Marketing agency Loud Mouth Media, also part of the four-day work week trial, was also affected. “That’s why we got involved,” said Managing Director Mark Haslam.
“During Covid our guys were just getting tapped up, left, right and centre,” he says, adding that competition for talent also intensified as companies started adding new perks for employees.
The shift to the four-day work week has been game changing for both companies.
“I would say things have completely sort of stabilised compared to what they were in terms of like retention,” Bedrock Learning’s Leary said, adding that only one employee has resigned since June, when the trial began.
However, the surge in applications doesn’t necessarily make it any easier to find the right candidate, Haslam said.
“If somebody comes to me and says I want to work for you because you do a four-day week, we don’t entertain them remotely.
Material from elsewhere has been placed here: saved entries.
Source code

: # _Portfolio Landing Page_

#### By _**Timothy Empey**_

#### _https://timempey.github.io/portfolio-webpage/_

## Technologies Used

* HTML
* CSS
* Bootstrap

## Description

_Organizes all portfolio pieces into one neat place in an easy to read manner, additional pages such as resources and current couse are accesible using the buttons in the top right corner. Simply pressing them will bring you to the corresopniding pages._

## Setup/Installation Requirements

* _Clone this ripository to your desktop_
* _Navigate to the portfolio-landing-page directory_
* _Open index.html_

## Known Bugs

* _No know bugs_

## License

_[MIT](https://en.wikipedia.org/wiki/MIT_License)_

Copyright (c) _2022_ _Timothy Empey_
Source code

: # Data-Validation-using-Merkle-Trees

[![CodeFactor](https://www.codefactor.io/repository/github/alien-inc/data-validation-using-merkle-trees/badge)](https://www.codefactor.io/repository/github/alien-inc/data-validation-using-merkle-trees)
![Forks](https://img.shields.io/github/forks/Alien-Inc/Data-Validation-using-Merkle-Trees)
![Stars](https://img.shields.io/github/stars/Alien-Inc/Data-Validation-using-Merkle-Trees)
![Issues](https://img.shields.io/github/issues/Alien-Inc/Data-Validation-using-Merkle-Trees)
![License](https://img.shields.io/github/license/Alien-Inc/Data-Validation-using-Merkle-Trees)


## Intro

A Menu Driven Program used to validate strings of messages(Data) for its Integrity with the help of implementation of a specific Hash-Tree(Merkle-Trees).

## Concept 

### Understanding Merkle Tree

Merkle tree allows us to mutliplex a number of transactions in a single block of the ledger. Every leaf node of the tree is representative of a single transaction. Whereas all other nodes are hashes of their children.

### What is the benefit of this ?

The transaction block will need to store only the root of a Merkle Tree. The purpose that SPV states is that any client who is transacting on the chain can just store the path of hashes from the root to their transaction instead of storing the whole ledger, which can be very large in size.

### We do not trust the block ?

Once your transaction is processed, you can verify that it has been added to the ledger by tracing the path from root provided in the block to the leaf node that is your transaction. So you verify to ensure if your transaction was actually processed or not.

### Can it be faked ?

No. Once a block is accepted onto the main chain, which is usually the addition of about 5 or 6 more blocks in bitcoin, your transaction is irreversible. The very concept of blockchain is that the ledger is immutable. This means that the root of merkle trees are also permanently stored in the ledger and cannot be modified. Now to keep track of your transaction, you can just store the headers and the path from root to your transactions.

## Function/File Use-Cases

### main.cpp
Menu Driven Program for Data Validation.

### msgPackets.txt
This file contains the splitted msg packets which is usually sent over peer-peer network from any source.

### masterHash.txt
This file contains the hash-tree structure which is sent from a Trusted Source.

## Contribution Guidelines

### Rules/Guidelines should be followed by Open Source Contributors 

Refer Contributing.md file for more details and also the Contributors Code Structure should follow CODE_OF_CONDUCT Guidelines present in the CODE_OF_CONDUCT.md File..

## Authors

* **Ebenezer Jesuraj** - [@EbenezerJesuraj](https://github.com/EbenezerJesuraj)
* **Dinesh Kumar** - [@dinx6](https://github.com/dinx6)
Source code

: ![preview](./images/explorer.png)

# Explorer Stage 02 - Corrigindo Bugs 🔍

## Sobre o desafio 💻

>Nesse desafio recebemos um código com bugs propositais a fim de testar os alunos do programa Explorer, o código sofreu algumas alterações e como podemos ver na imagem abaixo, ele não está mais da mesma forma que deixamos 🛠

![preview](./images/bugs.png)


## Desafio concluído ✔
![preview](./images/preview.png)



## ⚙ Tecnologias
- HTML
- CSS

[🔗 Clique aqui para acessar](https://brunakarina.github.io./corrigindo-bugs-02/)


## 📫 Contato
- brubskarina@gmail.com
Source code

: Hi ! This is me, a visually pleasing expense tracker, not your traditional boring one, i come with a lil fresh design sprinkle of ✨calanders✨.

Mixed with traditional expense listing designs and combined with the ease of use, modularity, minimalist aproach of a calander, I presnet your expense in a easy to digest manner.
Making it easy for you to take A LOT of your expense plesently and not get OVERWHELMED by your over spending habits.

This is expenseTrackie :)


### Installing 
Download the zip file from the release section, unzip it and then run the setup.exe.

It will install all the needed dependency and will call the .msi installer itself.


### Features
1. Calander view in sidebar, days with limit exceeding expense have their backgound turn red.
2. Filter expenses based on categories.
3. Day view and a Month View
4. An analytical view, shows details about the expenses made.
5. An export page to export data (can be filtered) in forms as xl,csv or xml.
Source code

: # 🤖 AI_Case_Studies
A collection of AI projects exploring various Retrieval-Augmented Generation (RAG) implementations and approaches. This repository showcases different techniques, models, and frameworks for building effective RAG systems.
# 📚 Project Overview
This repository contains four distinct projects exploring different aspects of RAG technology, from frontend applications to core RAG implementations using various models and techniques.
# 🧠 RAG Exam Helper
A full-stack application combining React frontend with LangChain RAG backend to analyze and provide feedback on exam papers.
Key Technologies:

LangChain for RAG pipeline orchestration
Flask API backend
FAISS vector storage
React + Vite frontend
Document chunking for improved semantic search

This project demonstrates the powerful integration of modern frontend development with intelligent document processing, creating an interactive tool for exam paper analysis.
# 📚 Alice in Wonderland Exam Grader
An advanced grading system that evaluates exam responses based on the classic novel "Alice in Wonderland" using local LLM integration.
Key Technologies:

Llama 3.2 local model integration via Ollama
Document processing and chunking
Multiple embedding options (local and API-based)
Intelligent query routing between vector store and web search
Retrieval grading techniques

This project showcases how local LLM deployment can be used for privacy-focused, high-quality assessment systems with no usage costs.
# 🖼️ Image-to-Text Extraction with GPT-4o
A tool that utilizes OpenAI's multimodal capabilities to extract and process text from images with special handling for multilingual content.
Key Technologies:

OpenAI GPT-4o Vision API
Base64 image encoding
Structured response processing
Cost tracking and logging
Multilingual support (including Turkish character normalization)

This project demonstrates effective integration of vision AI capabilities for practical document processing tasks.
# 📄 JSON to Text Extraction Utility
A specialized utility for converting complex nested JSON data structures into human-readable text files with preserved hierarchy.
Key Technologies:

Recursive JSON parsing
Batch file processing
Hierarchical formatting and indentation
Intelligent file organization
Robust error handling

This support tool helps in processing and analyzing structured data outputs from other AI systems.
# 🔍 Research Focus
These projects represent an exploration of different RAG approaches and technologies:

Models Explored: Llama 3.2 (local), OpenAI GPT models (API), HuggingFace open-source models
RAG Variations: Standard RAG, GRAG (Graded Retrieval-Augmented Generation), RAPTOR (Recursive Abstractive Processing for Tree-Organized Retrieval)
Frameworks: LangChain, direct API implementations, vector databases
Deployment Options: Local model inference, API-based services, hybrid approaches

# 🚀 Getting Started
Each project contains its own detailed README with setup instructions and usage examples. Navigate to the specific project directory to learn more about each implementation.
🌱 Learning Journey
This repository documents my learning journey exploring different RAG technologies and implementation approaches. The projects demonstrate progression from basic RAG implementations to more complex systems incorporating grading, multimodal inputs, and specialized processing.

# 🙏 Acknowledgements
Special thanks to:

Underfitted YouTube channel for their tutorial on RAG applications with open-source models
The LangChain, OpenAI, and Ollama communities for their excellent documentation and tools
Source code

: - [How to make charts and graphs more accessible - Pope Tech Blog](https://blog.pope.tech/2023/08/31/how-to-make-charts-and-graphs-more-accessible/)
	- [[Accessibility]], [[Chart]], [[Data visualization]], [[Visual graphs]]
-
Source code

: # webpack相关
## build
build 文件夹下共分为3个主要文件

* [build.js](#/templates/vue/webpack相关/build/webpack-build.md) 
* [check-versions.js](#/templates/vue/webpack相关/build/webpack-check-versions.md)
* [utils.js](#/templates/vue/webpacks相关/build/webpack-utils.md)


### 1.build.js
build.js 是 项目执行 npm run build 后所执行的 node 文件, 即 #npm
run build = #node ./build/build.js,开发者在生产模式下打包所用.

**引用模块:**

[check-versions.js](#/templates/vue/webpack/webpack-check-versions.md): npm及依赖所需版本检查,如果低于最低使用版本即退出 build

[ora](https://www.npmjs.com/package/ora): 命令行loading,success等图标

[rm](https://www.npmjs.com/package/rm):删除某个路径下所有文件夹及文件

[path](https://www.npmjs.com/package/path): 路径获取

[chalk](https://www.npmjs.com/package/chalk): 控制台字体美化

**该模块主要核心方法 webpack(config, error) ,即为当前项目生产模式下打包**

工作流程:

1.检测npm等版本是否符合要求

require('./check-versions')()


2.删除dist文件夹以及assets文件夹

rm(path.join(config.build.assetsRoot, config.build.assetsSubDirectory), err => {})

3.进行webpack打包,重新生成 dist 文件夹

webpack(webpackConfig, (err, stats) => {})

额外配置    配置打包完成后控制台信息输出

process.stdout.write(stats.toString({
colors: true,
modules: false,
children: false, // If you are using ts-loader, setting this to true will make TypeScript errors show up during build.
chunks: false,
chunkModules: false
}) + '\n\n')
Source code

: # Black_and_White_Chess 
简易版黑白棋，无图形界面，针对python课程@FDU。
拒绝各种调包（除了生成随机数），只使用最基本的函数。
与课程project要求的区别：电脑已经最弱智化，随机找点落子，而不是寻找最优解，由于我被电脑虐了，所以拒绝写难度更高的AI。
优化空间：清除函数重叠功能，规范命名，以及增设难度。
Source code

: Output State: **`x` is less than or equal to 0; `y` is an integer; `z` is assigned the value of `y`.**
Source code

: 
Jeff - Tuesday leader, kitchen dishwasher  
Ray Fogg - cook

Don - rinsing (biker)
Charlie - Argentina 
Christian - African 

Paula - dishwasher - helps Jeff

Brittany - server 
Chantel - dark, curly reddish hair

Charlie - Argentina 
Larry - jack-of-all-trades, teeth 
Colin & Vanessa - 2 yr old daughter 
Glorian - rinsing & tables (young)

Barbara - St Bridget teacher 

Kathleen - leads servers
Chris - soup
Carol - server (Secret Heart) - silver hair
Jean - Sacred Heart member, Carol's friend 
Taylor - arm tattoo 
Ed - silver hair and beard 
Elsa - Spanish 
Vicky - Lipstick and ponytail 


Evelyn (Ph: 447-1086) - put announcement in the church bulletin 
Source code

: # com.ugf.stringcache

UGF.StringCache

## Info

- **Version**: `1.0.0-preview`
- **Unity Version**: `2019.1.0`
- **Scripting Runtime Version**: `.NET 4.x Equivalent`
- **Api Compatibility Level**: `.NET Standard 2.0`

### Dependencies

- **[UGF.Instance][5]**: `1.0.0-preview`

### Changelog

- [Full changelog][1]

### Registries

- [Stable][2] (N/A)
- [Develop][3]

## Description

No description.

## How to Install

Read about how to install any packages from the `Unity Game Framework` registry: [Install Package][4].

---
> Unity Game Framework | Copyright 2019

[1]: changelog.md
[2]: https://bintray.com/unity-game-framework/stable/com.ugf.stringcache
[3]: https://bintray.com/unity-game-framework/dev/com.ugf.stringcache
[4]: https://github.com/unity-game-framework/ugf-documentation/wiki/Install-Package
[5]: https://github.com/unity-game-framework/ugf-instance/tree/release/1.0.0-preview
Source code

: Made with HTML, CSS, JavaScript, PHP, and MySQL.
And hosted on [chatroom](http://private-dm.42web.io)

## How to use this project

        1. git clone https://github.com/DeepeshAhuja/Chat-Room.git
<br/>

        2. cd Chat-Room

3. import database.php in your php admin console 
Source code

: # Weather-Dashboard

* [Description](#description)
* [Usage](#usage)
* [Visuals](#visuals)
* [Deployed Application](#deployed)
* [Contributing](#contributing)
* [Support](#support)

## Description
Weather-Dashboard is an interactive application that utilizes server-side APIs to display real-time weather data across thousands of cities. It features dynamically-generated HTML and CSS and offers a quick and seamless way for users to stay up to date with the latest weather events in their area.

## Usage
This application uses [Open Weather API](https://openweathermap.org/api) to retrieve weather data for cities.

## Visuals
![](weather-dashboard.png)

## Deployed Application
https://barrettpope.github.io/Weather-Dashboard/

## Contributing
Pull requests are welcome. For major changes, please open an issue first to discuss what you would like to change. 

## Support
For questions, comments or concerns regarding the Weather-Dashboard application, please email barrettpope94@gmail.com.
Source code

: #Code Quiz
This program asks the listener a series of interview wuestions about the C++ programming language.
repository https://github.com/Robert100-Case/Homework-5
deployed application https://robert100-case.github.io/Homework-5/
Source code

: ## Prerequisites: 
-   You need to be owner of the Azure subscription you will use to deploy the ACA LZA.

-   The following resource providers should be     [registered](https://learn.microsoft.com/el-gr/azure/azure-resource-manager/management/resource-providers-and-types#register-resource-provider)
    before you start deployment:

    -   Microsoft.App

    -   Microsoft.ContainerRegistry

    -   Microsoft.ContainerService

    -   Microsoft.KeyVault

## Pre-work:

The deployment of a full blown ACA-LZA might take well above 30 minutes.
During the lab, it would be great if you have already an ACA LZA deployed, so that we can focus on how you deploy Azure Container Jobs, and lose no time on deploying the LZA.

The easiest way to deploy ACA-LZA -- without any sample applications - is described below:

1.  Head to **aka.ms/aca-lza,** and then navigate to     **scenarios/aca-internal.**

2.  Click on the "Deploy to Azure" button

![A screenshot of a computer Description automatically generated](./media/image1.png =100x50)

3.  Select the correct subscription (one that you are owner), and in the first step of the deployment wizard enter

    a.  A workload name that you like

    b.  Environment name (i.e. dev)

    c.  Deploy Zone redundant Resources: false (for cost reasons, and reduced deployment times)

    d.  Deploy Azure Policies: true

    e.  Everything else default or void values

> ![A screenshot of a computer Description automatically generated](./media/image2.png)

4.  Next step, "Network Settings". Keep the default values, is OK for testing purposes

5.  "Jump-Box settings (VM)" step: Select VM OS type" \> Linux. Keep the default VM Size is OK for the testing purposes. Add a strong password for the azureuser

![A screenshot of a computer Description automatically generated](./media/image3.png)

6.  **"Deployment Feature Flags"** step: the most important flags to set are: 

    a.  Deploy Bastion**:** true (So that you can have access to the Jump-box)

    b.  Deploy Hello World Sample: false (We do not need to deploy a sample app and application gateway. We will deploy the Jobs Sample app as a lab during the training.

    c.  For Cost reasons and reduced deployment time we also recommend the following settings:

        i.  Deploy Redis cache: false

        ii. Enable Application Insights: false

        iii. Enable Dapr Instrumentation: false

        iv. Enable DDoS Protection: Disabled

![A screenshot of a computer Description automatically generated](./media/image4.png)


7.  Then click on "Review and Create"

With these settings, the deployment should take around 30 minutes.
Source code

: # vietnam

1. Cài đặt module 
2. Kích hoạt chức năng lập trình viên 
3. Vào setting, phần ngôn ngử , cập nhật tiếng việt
Because it’s not a genuine driver for somebody and that just means somebody wants to work less, you know, it makes you kind of question their ethics,” he says.
Haslam said he wants to hire candidates who are aligned with the company’s values and goals, and that goes beyond the four-day week.
Tyler Grange has had similar experiences.
“We get an awful lot of people apply because we’re a four-day week trial company and not because they’ve got the right skill that we would actually be looking for in our business,” said Human Resources Director Brittain.